Ich habe ihn hassen gelernt und bin manches Jahr dabei geblieben. Einen Teil des Silberwertes muße ich ersetzen, nachher hab ich gespart und das Prunkbegräbnis zusammenbekommen. Jetzt liegt das Geld verwahrt in der Kirche und wartet auf mich. Mehr zu erwerben –  das Aufnahmegeld fürs Spital abgerechnet – ist mir ja nicht geglückt, weil ich viel krank gelegen habe. Immer hat es mich doch getröstet, daß jene Summe vollgeblieben ist, und nun kann ich in Frieden hier meine Tage zu Ende gehen lassen, und wenn es ganz schlimm kommt, seh ich von fern die hohen Lichter aufgehn und die goldenen Fahnen samt aller Herrlichkeit des Herrn.“ Sie seufzte den Seufzer Weltbistdudumm und schwieg mit der Schichoretzken.
 
Der Begräbniszug kam zurück und auch der hohe Mann mit dem Eisernen Kreuz ging vorbei. Er  sah nicht auf, schien vom schwülen Fliedergeruch müde und betrübt, daß er auch einmal aus dem Leben müsse.
 
Gemach erblühten die Sterne und der bleiche Himmel erblaute.
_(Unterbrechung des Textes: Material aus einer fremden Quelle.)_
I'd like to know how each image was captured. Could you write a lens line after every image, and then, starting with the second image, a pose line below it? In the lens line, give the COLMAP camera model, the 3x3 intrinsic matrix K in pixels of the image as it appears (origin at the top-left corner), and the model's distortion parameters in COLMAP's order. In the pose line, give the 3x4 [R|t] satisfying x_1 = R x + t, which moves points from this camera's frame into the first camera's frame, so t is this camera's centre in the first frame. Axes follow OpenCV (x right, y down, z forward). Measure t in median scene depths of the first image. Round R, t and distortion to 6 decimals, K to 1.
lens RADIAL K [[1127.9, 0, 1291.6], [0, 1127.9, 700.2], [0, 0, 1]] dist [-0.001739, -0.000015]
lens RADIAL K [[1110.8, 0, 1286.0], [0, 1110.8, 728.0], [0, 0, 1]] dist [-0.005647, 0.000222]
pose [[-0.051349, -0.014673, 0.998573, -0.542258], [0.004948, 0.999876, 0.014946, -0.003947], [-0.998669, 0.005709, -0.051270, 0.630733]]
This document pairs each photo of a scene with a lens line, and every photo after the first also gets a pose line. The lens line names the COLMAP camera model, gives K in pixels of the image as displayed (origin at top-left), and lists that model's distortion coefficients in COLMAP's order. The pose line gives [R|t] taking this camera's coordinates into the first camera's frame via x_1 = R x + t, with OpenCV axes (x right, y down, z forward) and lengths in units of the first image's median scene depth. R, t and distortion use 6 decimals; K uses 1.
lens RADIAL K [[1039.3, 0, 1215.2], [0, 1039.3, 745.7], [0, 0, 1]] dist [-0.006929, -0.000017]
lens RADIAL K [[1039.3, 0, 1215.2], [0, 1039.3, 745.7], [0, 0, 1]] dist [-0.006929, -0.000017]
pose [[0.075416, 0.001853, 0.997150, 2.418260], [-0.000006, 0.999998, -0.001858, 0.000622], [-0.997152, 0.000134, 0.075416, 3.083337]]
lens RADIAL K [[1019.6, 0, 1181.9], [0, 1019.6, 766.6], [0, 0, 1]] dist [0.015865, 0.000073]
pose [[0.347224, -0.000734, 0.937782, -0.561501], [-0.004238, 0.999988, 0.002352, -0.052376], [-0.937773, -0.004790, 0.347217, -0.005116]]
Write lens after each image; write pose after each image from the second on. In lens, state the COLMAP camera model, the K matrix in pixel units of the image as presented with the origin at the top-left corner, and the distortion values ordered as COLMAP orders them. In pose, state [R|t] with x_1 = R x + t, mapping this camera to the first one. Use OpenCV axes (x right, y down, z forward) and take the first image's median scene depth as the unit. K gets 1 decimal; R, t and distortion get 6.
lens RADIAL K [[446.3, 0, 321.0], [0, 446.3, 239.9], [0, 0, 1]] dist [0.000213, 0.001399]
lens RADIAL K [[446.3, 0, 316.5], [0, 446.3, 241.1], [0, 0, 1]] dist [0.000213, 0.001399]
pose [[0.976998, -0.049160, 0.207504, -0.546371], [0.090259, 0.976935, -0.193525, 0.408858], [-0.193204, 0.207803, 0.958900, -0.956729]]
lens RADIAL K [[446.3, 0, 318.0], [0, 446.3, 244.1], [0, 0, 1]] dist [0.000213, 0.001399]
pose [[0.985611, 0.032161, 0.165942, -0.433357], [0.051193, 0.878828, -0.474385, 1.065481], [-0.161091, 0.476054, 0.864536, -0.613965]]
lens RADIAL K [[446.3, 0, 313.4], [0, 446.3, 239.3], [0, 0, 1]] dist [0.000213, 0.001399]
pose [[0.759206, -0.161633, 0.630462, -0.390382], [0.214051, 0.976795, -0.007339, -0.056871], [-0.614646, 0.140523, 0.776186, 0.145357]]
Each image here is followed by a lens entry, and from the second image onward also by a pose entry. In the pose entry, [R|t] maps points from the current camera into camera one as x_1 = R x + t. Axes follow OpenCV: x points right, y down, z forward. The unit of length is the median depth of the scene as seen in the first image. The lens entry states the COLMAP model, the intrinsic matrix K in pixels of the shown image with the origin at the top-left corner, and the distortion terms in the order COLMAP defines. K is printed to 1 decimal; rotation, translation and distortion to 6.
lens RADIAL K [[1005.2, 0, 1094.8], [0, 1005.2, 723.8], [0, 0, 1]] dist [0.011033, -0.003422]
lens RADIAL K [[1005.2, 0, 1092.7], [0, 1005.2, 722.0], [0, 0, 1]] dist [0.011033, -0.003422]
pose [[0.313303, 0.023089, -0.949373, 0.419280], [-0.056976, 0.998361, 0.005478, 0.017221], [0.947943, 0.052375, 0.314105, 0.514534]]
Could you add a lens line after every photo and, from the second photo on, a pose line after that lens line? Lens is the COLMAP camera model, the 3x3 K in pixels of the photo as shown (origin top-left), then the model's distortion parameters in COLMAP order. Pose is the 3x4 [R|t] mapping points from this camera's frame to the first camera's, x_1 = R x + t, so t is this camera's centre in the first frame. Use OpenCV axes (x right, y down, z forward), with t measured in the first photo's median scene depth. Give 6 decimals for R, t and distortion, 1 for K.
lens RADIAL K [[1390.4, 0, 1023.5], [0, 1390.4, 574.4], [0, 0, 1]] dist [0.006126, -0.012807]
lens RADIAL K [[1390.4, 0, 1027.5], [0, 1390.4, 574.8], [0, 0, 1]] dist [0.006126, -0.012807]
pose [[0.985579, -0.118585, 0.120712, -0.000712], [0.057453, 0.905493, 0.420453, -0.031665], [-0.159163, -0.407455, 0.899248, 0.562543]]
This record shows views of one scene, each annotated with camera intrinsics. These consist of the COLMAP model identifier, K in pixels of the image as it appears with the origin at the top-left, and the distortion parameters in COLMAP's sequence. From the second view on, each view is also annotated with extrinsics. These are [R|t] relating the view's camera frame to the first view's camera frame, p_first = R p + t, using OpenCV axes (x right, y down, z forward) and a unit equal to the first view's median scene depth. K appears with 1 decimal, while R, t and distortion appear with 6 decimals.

Alwine, die sich so glücklich und ehrlich ins Armenhaus gespart, sah bewegt empor und hob noch einmal an zu reden: Da können Sie anfangen, Schichoretzken, die Sterne zu zählen und drei Jahre zählen. Der Priester sagt, kein Mensch kann sie zählen. Man fängt an und weiß bald nicht, wo man angefangen hat. Aber die Menschen zählen ja doch.“ Sie seufzte: Weltbistdudumm!
 
Dann standen die 82jährigen Zwerginnen auf, nahmen den Beutel am langen schwarzen Stiel, wo ein Nickel zwischen den Soldatenknöpfen lag, hüstelten den Mond an und verschwanden in der Doppeltür. –
 
Die ionischen Säulen schienen nachts zu noch stolzerer Höhe aufzuwachsen, frei, froh und kühn.